DATASET SECTION START
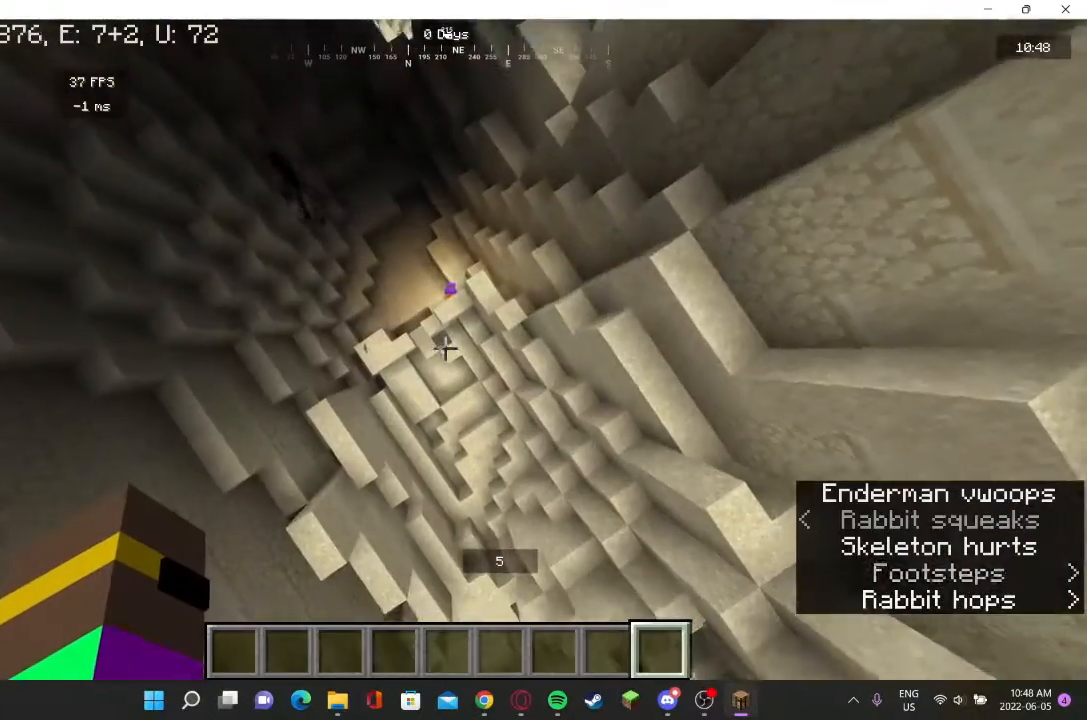
{"keys": [], "mouse": [], "events": []}
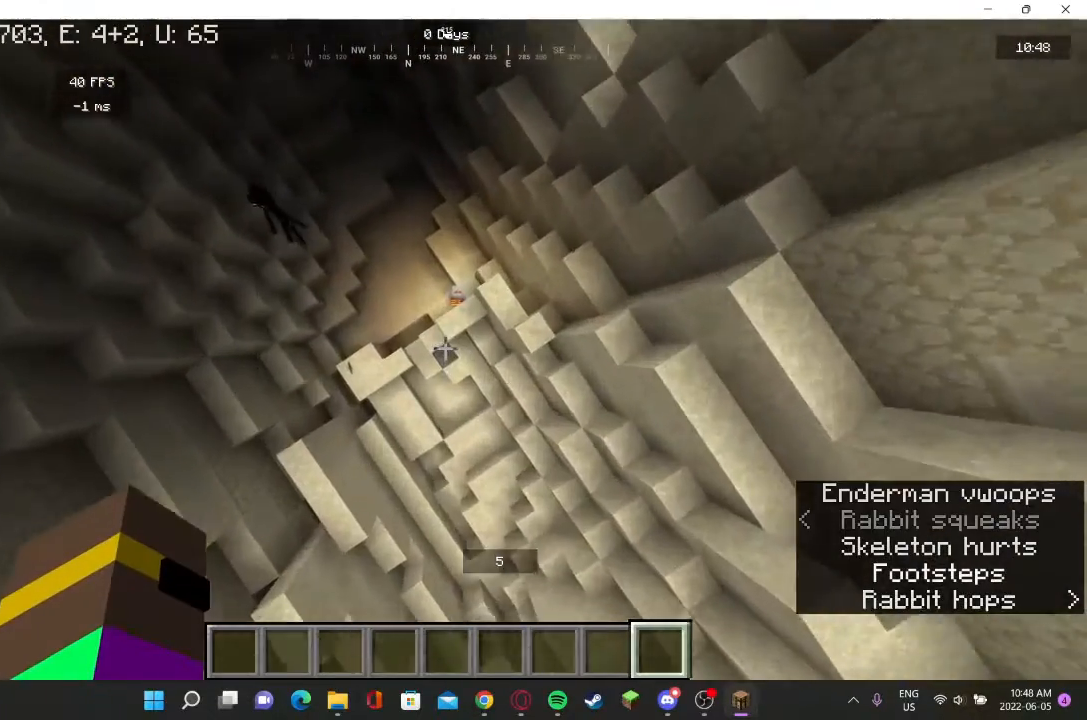
{"keys": [], "mouse": [], "events": []}
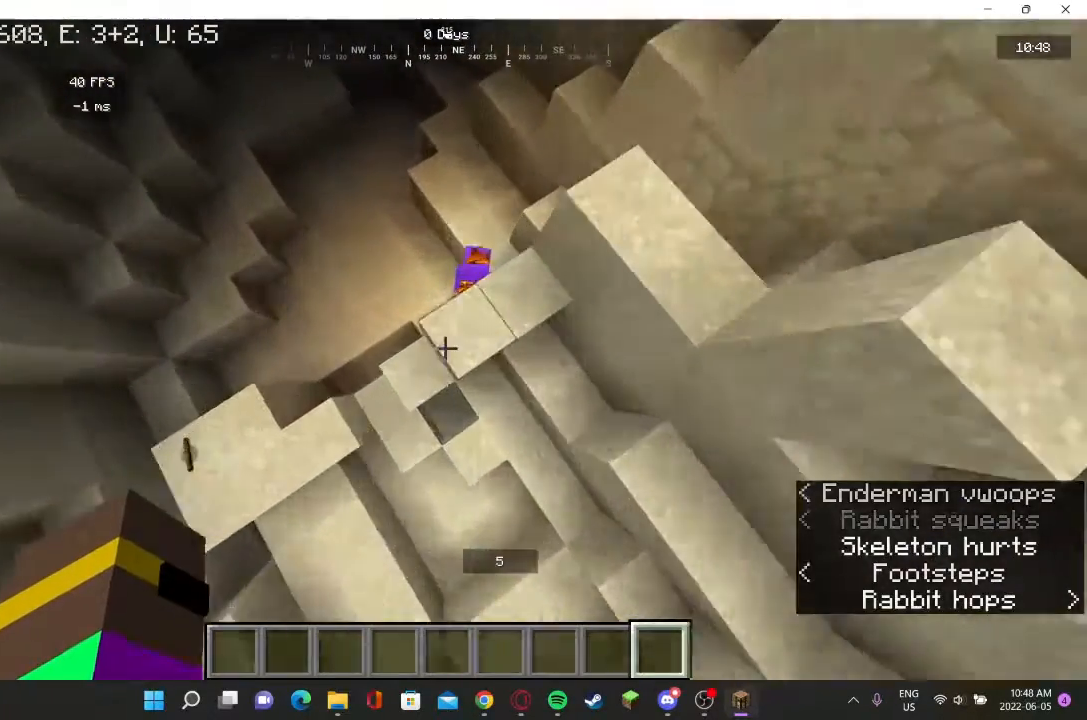
{"keys": [], "mouse": [], "events": [[333, "w", "down"], [467, "w", "up"]]}
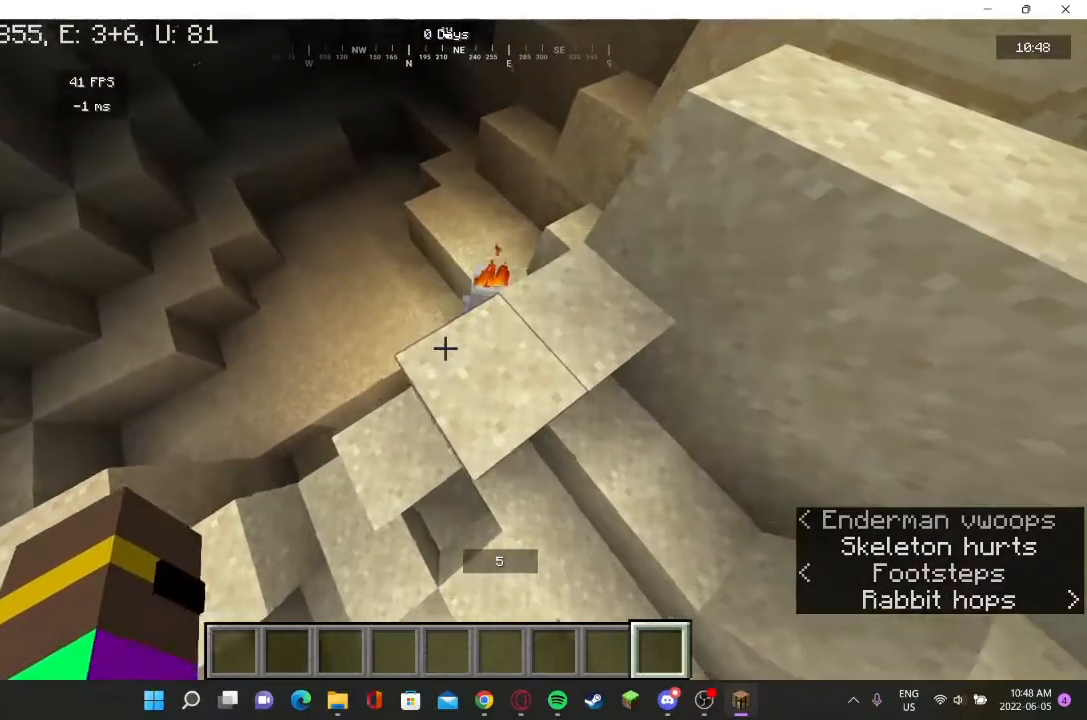
{"keys": [], "mouse": [], "events": []}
DATASET SECTION END
▶ [WORK REQUEST]
Reproduce the preceding material exactly, skipping pictures.

▶ [EXERCISE ANSWER]
{"keys": [], "mouse": [], "events": []}
{"keys": [], "mouse": [], "events": []}
{"keys": [], "mouse": [], "events": [[333, "w", "down"], [467, "w", "up"]]}
{"keys": [], "mouse": [], "events": []}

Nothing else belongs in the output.